▶ [EXERCISE DETAILS]
Below are some records. Print exactly the lines between the one holding "(xy -0.388759 0.039398)" and the one holding "(xy 2.148429 0.846356)", inclusive, and nothing else.

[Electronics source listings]
Segment Open
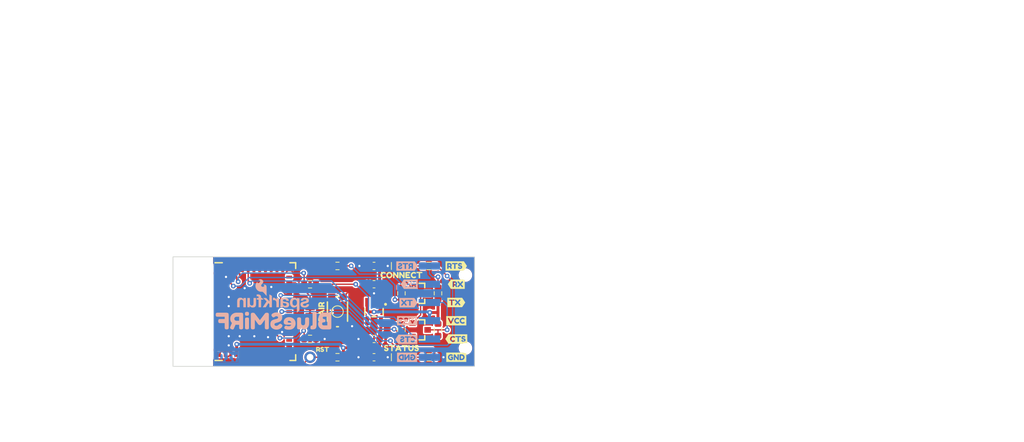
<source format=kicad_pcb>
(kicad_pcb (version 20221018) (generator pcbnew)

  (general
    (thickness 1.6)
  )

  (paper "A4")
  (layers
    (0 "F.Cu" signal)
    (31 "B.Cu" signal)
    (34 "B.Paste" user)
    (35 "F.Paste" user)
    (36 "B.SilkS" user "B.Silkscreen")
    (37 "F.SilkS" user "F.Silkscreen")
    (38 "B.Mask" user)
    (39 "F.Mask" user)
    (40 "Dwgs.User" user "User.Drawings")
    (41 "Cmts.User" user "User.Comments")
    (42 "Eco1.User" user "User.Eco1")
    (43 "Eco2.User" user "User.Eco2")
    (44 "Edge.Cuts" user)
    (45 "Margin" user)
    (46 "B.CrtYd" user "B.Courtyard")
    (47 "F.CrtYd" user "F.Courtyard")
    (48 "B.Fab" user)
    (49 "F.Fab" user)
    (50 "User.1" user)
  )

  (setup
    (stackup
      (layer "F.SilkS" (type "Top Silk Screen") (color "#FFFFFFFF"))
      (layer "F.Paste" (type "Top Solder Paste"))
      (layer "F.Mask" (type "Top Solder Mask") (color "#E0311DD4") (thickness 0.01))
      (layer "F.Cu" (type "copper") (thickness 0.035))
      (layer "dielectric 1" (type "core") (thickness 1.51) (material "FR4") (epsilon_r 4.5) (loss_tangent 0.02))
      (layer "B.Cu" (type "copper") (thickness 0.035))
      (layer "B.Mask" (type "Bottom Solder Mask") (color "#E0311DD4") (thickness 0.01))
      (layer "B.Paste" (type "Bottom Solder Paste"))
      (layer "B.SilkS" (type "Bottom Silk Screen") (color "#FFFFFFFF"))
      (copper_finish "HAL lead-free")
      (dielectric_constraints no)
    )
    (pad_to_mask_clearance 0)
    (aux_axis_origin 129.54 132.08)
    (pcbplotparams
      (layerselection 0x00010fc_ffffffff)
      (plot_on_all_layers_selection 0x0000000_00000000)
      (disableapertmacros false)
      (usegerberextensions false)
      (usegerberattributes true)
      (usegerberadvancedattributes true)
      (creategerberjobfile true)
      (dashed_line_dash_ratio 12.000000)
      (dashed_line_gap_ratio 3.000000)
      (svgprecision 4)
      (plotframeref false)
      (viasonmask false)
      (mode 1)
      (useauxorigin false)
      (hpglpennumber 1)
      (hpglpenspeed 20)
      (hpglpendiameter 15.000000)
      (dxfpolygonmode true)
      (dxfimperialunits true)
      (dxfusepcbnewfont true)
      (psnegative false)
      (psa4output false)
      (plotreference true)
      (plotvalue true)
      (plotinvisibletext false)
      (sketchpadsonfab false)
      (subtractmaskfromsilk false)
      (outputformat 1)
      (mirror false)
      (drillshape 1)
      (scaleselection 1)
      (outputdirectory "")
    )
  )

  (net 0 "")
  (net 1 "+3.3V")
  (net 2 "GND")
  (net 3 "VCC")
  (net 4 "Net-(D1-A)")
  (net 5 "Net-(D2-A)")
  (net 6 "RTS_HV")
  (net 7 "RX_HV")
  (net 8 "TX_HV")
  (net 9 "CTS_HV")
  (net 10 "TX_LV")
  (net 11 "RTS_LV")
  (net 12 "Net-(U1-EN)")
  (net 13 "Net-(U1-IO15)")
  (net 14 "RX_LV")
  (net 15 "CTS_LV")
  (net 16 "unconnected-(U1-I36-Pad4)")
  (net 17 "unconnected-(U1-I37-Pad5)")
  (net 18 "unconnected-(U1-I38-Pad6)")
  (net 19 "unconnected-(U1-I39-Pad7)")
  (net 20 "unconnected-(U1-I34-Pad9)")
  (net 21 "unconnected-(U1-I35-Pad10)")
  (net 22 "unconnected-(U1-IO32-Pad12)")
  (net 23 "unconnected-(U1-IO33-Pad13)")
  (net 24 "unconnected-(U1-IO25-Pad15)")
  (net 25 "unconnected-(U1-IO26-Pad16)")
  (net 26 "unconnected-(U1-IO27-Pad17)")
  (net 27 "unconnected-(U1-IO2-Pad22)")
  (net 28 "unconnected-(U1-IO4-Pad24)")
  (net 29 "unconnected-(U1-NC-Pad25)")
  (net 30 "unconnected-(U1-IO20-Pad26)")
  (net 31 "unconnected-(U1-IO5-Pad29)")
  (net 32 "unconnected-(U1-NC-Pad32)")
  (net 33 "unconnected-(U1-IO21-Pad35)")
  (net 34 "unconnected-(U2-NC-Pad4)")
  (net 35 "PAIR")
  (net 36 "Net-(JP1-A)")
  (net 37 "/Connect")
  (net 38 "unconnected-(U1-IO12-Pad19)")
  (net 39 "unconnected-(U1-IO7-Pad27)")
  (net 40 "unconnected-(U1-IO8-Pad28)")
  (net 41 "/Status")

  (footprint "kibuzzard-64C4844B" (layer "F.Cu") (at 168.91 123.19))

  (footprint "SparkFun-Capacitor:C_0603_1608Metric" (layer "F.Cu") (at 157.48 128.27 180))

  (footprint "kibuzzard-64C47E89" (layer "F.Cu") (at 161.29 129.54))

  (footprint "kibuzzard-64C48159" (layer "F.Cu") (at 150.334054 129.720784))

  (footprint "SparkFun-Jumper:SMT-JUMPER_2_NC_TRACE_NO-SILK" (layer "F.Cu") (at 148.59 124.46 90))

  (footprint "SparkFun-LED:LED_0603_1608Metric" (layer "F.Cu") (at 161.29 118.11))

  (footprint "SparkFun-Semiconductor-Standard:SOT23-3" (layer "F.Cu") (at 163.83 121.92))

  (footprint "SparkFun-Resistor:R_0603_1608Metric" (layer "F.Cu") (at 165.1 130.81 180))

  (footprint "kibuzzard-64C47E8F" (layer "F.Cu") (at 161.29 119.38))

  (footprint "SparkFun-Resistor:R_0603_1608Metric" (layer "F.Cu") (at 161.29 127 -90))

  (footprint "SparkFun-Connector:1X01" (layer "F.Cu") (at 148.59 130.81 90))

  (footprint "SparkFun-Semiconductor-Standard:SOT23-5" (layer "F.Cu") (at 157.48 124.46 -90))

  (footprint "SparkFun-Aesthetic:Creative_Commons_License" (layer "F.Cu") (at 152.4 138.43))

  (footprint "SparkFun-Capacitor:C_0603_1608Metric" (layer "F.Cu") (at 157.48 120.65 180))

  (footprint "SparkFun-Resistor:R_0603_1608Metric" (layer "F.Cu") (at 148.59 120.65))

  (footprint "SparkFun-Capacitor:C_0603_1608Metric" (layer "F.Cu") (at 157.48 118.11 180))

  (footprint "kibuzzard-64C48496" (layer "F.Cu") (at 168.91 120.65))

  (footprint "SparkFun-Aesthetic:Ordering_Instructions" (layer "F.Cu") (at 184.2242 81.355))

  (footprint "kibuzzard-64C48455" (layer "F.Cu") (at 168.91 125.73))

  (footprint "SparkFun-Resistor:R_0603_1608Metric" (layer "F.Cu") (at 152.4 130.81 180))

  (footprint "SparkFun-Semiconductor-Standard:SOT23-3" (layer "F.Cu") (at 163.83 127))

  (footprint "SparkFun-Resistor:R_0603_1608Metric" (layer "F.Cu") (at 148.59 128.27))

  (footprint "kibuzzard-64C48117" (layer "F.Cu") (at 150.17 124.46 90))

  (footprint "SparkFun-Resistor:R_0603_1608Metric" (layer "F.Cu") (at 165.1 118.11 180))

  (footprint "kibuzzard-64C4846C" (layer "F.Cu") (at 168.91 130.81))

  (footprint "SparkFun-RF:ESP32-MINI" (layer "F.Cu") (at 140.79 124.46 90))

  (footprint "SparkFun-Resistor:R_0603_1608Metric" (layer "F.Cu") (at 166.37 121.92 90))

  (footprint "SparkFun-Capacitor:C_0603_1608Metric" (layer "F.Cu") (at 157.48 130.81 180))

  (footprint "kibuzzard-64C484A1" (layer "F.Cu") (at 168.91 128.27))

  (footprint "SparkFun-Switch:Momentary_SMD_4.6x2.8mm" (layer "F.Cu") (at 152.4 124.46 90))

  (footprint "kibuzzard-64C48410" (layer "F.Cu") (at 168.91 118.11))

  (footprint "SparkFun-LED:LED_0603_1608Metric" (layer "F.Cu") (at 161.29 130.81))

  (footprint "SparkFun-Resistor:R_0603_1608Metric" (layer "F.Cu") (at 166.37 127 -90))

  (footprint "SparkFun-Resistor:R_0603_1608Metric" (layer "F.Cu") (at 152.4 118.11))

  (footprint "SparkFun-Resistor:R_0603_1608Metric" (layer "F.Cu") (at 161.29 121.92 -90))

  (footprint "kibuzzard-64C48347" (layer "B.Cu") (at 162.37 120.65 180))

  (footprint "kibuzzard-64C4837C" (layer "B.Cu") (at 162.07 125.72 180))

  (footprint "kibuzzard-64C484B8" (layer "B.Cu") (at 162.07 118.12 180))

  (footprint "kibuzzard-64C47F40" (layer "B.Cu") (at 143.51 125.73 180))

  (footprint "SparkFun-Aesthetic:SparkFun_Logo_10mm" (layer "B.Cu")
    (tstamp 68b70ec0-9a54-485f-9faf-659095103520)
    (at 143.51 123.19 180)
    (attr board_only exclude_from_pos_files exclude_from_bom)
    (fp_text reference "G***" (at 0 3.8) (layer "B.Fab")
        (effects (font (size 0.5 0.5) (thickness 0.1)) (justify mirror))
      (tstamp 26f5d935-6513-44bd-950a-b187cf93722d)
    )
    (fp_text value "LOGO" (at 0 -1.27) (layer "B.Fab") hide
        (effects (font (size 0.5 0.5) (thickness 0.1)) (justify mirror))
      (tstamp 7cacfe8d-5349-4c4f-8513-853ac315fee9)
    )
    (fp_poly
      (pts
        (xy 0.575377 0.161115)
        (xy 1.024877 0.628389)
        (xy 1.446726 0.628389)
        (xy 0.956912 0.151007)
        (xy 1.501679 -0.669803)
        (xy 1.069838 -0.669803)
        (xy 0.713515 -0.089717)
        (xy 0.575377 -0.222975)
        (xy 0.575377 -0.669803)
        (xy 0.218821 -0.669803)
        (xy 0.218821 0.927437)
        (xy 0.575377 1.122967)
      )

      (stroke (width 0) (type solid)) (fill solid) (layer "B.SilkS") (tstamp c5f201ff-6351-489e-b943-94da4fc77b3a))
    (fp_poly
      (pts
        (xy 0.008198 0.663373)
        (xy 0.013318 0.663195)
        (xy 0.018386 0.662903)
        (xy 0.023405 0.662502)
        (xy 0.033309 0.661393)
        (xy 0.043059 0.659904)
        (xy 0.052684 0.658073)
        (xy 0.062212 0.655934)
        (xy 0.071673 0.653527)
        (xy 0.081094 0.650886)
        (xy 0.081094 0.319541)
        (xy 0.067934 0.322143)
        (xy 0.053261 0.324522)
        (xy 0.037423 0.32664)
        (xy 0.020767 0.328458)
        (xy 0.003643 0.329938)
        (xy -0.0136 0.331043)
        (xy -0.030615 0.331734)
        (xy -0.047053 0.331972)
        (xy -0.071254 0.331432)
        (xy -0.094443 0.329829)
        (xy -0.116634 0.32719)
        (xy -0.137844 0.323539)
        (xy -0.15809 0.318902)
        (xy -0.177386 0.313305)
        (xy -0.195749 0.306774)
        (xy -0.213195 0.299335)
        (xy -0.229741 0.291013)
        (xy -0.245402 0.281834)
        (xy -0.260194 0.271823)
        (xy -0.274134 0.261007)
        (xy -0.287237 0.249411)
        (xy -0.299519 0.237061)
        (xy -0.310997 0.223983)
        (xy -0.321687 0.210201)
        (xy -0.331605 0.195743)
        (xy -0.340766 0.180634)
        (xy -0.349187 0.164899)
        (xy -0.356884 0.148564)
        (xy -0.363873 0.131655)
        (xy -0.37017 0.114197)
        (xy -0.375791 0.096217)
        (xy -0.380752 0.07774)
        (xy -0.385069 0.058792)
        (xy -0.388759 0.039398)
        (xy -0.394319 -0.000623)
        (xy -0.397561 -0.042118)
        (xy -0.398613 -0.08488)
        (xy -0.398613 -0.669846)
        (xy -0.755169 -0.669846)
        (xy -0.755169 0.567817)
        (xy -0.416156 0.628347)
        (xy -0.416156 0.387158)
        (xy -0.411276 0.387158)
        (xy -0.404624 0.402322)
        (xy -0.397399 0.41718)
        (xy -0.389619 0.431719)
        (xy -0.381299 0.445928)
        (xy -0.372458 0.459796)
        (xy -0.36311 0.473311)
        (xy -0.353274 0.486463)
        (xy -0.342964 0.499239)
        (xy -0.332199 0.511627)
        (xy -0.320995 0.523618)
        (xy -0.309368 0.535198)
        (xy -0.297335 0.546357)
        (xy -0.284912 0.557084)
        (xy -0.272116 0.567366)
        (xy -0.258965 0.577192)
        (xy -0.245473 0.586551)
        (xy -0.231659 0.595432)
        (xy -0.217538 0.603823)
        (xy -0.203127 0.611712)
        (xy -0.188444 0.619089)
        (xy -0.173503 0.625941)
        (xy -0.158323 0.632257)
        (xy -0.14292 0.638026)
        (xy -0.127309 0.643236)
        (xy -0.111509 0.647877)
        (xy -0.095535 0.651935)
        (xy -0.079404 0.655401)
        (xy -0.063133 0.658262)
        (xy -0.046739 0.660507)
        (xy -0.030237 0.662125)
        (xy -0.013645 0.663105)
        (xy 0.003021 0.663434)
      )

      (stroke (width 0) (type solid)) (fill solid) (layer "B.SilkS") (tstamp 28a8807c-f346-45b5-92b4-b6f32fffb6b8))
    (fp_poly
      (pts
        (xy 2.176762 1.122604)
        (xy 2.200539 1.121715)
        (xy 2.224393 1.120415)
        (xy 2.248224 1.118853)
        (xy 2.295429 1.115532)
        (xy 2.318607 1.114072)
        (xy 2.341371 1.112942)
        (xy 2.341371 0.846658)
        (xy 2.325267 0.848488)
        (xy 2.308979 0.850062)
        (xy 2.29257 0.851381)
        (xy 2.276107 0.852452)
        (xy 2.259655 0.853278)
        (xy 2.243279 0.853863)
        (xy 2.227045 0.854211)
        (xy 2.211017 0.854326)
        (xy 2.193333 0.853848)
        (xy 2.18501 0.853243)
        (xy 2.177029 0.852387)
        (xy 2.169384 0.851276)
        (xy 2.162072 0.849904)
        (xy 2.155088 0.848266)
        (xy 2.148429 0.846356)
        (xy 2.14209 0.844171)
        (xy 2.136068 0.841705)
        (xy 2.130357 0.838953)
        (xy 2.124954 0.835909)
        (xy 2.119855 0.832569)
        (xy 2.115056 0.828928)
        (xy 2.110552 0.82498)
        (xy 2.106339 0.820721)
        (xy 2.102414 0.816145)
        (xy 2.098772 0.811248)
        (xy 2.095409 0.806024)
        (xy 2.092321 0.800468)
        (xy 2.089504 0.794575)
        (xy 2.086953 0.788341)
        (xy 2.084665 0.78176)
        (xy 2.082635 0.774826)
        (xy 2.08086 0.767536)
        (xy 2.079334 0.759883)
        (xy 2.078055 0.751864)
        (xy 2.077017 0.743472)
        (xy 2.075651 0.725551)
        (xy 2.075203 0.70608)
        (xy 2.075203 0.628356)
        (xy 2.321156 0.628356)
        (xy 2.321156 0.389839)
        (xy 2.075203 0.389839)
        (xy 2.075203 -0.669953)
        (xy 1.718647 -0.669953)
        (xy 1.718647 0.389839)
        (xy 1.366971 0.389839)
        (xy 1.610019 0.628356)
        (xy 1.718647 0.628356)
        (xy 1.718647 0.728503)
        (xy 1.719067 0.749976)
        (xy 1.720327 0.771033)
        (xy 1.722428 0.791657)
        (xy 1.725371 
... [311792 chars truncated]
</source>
Segment Closed
▶ [YOUR SOLUTION]
        (xy -0.388759 0.039398)
        (xy -0.394319 -0.000623)
        (xy -0.397561 -0.042118)
        (xy -0.398613 -0.08488)
        (xy -0.398613 -0.669846)
        (xy -0.755169 -0.669846)
        (xy -0.755169 0.567817)
        (xy -0.416156 0.628347)
        (xy -0.416156 0.387158)
        (xy -0.411276 0.387158)
        (xy -0.404624 0.402322)
        (xy -0.397399 0.41718)
        (xy -0.389619 0.431719)
        (xy -0.381299 0.445928)
        (xy -0.372458 0.459796)
        (xy -0.36311 0.473311)
        (xy -0.353274 0.486463)
        (xy -0.342964 0.499239)
        (xy -0.332199 0.511627)
        (xy -0.320995 0.523618)
        (xy -0.309368 0.535198)
        (xy -0.297335 0.546357)
        (xy -0.284912 0.557084)
        (xy -0.272116 0.567366)
        (xy -0.258965 0.577192)
        (xy -0.245473 0.586551)
        (xy -0.231659 0.595432)
        (xy -0.217538 0.603823)
        (xy -0.203127 0.611712)
        (xy -0.188444 0.619089)
        (xy -0.173503 0.625941)
        (xy -0.158323 0.632257)
        (xy -0.14292 0.638026)
        (xy -0.127309 0.643236)
        (xy -0.111509 0.647877)
        (xy -0.095535 0.651935)
        (xy -0.079404 0.655401)
        (xy -0.063133 0.658262)
        (xy -0.046739 0.660507)
        (xy -0.030237 0.662125)
        (xy -0.013645 0.663105)
        (xy 0.003021 0.663434)
      )

      (stroke (width 0) (type solid)) (fill solid) (layer "B.SilkS") (tstamp 28a8807c-f346-45b5-92b4-b6f32fffb6b8))
    (fp_poly
      (pts
        (xy 2.176762 1.122604)
        (xy 2.200539 1.121715)
        (xy 2.224393 1.120415)
        (xy 2.248224 1.118853)
        (xy 2.295429 1.115532)
        (xy 2.318607 1.114072)
        (xy 2.341371 1.112942)
        (xy 2.341371 0.846658)
        (xy 2.325267 0.848488)
        (xy 2.308979 0.850062)
        (xy 2.29257 0.851381)
        (xy 2.276107 0.852452)
        (xy 2.259655 0.853278)
        (xy 2.243279 0.853863)
        (xy 2.227045 0.854211)
        (xy 2.211017 0.854326)
        (xy 2.193333 0.853848)
        (xy 2.18501 0.853243)
        (xy 2.177029 0.852387)
        (xy 2.169384 0.851276)
        (xy 2.162072 0.849904)
        (xy 2.155088 0.848266)
        (xy 2.148429 0.846356)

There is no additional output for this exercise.